Francis, Evo Morales
L'Osservatore Romano/Pool Photo via AP

Only God Himself knows what was going through the head of Bolivian president Evo Morales when he thought it would be a good idea to give Pope Francis a “Hammer and Sickle Crucifix“.

Although, according to reports, the Pope diplomatically rebuked the president, saying “No está bien eso” (“That’s not right”), Morales has unwittingly presented His Holiness with an incredibly powerful symbol.

After all, Christ has been crucified thousands if not millions of times on the hammer and sickle, with communists and socialists around the world renowned for their brutal suppression of Christians, their slaughter of clergy and their attempts to culturally eliminate all vestiges of the faith.

Yes, Karl Marx is often misquoted in calling religion the “opium of the people”, with critics pointing out that he preceded these words by calling it “the sigh of the oppressed creature, the heart of a heartless world, and the soul of soulless conditions.”

Yet this faint praise still implies there will be no need for it in Marx’s materialist utopia, once the capitalist order is overthrown and oppression ended.

Right now, China’s Communist government is sending Christians off to re-education camps in the hope of halting the rapid expansion of the faith in their country.
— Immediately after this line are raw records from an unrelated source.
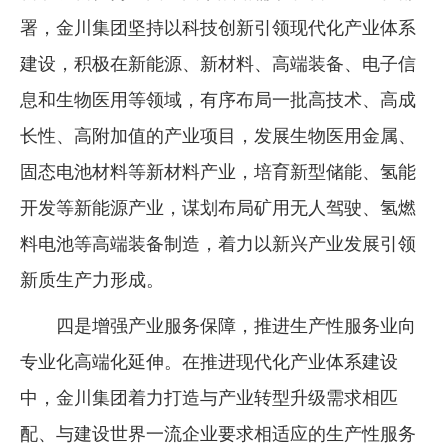
署，金川集团坚持以科技创新引领现代化产业体系
建设，积极在新能源、新材料、高端装备、电子信
息和生物医用等领域，有序布局一批高技术、高成
长性、高附加值的产业项目，发展生物医用金属、
固态电池材料等新材料产业，培育新型储能、氢能
开发等新能源产业，谋划布局矿用无人驾驶、氢燃
料电池等高端装备制造，着力以新兴产业发展引领
新质生产力形成。
四是增强产业服务保障，推进生产性服务业向
专业化高端化延伸。在推进现代化产业体系建设
中，金川集团着力打造与产业转型升级需求相匹
配、与建设世界一流企业要求相适应的生产性服务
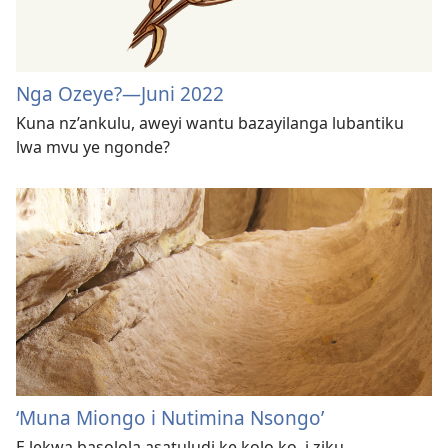
Nga Ozeye?—Juni 2022
Kuna nz’ankulu, aweyi wantu bazayilanga lubantiku
lwa mvu ye ngonde?
‘Muna Miongo i Nutimina Nsongo’
E lekwa basolola asatuludi ke kolo ko, i ziku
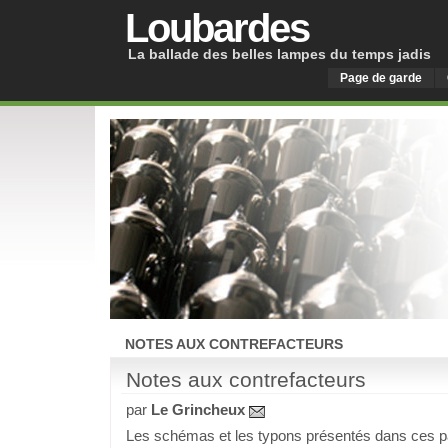
Loubardes
La ballade des belles lampes du temps jadis
Page de garde
NOTES AUX CONTREFACTEURS
Notes aux contrefacteurs
par
Le Grincheux
Les schémas et les typons présentés dans ces pa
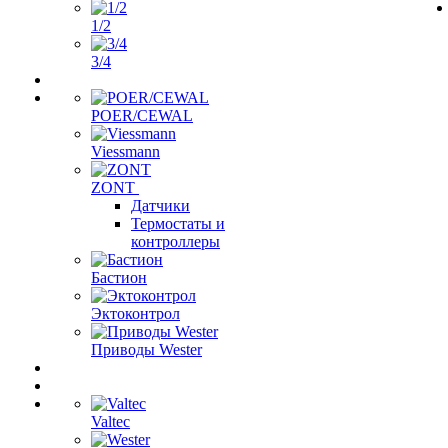
1/2
3/4
POER/CEWAL
Viessmann
ZONT
Датчики
Термостаты и
контроллеры
Бастион
Эктоконтрол
Приводы Wester
Valtec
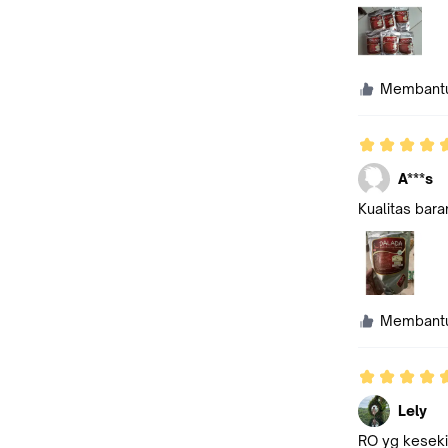
Membant
A***s
Kualitas bar
Membant
Lely
RO yg keseki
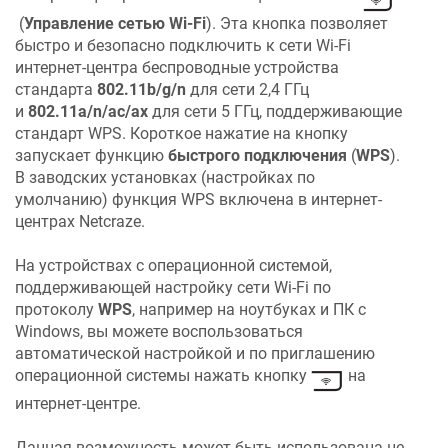
(
Управление сетью Wi-Fi
). Эта кнопка позволяет
быстро и безопасно подключить к сети Wi-Fi
интернет-центра беспроводные устройства
стандарта
802.11b/g/n
для сети 2,4 ГГц
и
802.11a/n/ac/ax
для сети 5 ГГц, поддерживающие
стандарт WPS. Короткое нажатие на кнопку
запускает функцию
быстрого подключения
(
WPS
).
В заводских установках (настройках по
умолчанию) функция WPS включена в интернет-
центрах
Netcraze
.
На устройствах с операционной системой,
поддерживающей настройку сети Wi-Fi по
протоколу
WPS
, например на ноутбуках и ПК с
Windows, вы можете воспользоваться
автоматической настройкой и по приглашению
операционной системы нажать кнопку
на
интернет-центре.
Данная возможность может быть использована не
This is their punishment for worshipping in underground “house churches” rather than government-approved building where all clergy are vetted to make sure they toe to party line.

Just last month, authorities pulled down a multi-million dollar cathedral-like church in Wangling, Zhejiang province while a similar church was destroyed last year in Wenzhou just days after it was completed.
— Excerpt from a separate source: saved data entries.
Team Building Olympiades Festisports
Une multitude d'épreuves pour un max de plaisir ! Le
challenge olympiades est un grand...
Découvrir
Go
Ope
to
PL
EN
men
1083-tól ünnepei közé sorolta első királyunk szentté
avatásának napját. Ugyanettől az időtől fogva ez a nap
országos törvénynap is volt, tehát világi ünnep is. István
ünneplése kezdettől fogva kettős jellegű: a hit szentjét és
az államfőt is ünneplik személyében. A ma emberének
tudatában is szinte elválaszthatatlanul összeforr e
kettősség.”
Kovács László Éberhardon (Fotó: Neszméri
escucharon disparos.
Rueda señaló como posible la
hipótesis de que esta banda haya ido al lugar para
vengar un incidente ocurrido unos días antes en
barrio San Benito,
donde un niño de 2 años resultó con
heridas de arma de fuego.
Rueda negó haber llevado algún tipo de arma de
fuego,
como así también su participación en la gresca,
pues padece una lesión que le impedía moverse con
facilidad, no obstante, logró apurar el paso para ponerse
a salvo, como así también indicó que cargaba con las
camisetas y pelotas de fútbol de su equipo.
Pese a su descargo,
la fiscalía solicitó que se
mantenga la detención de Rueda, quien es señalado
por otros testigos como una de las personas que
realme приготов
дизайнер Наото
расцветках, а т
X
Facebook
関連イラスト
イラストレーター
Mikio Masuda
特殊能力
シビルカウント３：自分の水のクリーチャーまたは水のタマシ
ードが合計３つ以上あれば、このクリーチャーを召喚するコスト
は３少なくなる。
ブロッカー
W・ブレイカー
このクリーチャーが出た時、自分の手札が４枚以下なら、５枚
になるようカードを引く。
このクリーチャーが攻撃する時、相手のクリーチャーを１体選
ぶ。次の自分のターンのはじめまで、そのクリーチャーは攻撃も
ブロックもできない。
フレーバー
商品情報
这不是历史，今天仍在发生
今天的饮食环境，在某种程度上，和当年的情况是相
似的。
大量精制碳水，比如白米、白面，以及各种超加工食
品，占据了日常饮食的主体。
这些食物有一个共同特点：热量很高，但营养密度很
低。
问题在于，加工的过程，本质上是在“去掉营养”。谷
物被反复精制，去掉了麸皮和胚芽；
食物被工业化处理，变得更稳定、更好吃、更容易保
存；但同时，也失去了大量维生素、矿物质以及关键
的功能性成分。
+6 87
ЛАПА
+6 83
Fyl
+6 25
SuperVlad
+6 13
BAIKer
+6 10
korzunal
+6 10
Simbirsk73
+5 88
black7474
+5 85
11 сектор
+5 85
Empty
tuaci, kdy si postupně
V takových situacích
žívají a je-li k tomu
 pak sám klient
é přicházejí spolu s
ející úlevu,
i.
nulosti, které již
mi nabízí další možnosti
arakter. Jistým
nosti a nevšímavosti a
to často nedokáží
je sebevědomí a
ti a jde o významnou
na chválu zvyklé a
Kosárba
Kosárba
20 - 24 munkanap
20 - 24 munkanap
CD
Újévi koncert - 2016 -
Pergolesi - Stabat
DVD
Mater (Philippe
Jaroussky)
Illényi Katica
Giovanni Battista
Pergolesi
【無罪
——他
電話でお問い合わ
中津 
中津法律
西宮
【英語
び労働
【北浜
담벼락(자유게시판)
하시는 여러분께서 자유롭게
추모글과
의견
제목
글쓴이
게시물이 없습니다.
In the Russian revolution, the Bolsheviks also had a knack for destroying holy buildings. Following their victory in the Russian Civil War, the Reds blew up churches and massacred clergy in a bid to culturally cleanse the new Soviet Union of its Orthodox past.

Atrocities included the 1918 drowning of the Bishop of Tobolsk for organising a religious procession the day after the exiled Tsar had passed through his town. Around 600 monasteries and convents were also destroyed as they were “parasitic communities”.
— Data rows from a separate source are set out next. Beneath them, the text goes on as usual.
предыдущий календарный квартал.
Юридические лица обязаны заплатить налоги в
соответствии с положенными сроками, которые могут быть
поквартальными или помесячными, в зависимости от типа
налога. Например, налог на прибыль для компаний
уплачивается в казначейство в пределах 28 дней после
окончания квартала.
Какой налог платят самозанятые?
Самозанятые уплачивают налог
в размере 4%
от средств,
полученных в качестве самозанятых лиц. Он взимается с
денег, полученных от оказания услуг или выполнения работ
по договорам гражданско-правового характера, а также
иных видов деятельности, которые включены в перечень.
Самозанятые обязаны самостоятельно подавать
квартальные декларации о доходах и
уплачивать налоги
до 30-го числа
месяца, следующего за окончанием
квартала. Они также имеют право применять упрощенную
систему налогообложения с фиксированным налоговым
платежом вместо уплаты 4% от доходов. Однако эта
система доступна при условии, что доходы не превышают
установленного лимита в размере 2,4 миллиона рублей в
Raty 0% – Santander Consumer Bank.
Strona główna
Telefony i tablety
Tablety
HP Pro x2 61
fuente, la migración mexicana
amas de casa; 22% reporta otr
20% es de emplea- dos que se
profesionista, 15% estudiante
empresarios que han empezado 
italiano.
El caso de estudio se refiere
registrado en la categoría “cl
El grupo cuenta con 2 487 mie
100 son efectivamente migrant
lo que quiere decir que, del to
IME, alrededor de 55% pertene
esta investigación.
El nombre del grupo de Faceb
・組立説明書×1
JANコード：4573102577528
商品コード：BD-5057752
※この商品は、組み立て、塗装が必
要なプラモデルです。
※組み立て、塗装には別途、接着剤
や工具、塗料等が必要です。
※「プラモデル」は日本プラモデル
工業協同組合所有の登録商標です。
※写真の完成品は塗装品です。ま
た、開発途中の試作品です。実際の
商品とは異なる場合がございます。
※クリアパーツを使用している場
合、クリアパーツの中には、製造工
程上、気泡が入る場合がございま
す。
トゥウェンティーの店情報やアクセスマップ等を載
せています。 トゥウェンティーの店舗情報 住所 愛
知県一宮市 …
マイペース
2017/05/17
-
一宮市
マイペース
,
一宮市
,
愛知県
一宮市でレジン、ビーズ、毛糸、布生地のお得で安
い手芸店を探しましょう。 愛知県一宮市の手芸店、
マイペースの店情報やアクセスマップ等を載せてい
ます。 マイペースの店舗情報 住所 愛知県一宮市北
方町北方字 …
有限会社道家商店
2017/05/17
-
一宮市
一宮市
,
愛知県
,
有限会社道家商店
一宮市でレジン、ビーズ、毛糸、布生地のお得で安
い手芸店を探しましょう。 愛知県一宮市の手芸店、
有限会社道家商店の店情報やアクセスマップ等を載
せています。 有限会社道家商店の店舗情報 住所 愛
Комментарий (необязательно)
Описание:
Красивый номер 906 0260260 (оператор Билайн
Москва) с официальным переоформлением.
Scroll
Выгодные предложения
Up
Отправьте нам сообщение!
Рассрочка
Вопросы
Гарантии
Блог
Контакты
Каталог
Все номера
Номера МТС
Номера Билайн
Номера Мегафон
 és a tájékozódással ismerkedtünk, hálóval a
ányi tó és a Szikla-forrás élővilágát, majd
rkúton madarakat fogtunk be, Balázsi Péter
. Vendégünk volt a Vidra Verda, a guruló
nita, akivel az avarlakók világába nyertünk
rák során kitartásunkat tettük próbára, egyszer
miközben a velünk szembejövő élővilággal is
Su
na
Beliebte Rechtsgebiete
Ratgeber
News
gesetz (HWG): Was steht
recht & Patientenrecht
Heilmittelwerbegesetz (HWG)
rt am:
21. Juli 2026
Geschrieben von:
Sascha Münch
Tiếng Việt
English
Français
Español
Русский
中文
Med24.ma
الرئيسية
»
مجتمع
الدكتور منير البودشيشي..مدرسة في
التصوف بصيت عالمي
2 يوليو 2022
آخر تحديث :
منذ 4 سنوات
The Republican fighters in the Spanish Civil War, so beloved by British metropolitan liberals as virtuous freedom fighters, were not much better. The side many in UK were told were the “good guys” were ruthless in their extermination of Catholic clergy, with nearly 7,000 priests, monks and nuns killed.

In one incident in Toledo, the South African poet Roy Campbell witnessed 17 Carmelite monks being rounded up and shot by communist militias. Their bodies were left lying where they fell, along with the bodies of several priests throughout the narrow streets of the city.

Even the comparatively more gentle Evo Morales has been quick to strike at the Church, despite his bizarre attempt at friendship yesterday.

Despite the best efforts of some Latin American clergy to make peace with socialism through so-called “Liberation Theology” – a doomed synthesis of religion with materialist ideology – left-wing governments such as those of Morales have wasted little time denigrating Christianity.

He has reportedly described the Catholic Church as his “main enemy” and removed its status as the state religion in 2009. He has also seize Church land, tried to stop having religious feast days as national holidays and attempted to eliminate religious education in state schools.

So Morales’s gesture yesterday was all the more unusual. Apparently based on a similar carving made by Jesuit human rights activist Fr Luis Espinal, it is nonetheless clearly blasphemous. Maybe Morales knew this and thought it would be a good way to chide the head of his “main enemy”. Or maybe he had no idea, something which is possible given he himself follows an unusual mixture of Catholicism, indigenous beliefs and communist ideology.

Either way, the symbolism of his gift to the Pope is more powerful than he probably intended.